Exercise description - In the records below, take the part that opens with the line containing "para retirar un cuerpo" and closes with the line containing "angustiante tras el". Reproduce only those lines, substituting "inquietud" for "zozobra" and leaving everything else unchanged.

++++

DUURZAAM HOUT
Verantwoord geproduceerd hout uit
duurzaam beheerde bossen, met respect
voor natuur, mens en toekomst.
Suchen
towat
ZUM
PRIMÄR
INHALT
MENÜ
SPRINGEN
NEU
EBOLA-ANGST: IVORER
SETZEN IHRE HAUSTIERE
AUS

++++

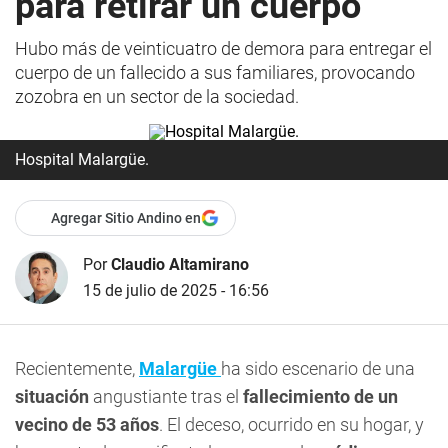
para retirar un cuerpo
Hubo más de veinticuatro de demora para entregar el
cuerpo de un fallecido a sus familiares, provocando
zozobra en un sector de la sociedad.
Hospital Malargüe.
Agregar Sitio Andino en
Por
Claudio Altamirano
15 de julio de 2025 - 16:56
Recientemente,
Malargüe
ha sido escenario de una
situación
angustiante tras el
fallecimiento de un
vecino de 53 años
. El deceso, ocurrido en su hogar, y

++++

Answer box -
para retirar un cuerpo
Hubo más de veinticuatro de demora para entregar el
cuerpo de un fallecido a sus familiares, provocando
inquietud en un sector de la sociedad.
Hospital Malargüe.
Agregar Sitio Andino en
Por
Claudio Altamirano
15 de julio de 2025 - 16:56
Recientemente,
Malargüe
ha sido escenario de una
situación
angustiante tras el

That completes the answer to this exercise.